> [Required work]
When you reach the line containing "Se trata de" in the entries below, start writing out each line exactly, and stop after the line containing "enfermedades causadas por".

> [Recorded data]
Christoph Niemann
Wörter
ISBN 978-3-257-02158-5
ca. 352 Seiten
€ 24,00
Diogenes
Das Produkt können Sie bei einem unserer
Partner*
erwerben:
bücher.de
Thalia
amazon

---

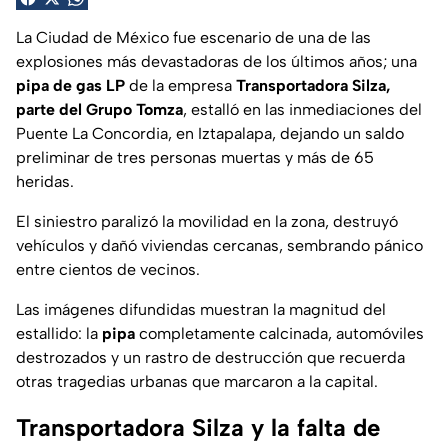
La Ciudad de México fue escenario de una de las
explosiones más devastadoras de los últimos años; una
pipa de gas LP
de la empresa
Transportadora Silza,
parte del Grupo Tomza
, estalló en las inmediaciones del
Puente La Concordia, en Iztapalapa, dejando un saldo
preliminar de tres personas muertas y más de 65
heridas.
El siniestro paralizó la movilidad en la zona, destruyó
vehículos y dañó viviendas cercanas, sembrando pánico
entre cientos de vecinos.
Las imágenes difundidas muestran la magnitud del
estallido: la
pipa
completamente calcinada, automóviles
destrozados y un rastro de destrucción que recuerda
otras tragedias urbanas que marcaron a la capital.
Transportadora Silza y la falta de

---

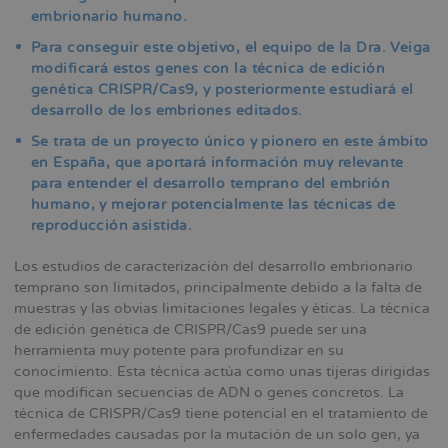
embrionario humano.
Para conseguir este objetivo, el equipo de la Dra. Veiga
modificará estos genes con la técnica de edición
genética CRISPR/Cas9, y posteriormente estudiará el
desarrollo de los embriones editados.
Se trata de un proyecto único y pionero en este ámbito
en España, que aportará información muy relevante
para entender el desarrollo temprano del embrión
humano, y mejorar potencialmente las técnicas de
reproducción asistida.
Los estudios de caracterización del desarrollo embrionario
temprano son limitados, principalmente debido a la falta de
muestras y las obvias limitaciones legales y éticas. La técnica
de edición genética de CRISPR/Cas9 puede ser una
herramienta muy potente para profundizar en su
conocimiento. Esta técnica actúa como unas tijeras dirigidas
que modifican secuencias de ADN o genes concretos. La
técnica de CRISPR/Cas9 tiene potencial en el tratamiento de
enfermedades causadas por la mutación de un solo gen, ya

> [Reply to the exercise]
Se trata de un proyecto único y pionero en este ámbito
en España, que aportará información muy relevante
para entender el desarrollo temprano del embrión
humano, y mejorar potencialmente las técnicas de
reproducción asistida.
Los estudios de caracterización del desarrollo embrionario
temprano son limitados, principalmente debido a la falta de
muestras y las obvias limitaciones legales y éticas. La técnica
de edición genética de CRISPR/Cas9 puede ser una
herramienta muy potente para profundizar en su
conocimiento. Esta técnica actúa como unas tijeras dirigidas
que modifican secuencias de ADN o genes concretos. La
técnica de CRISPR/Cas9 tiene potencial en el tratamiento de
enfermedades causadas por la mutación de un solo gen, ya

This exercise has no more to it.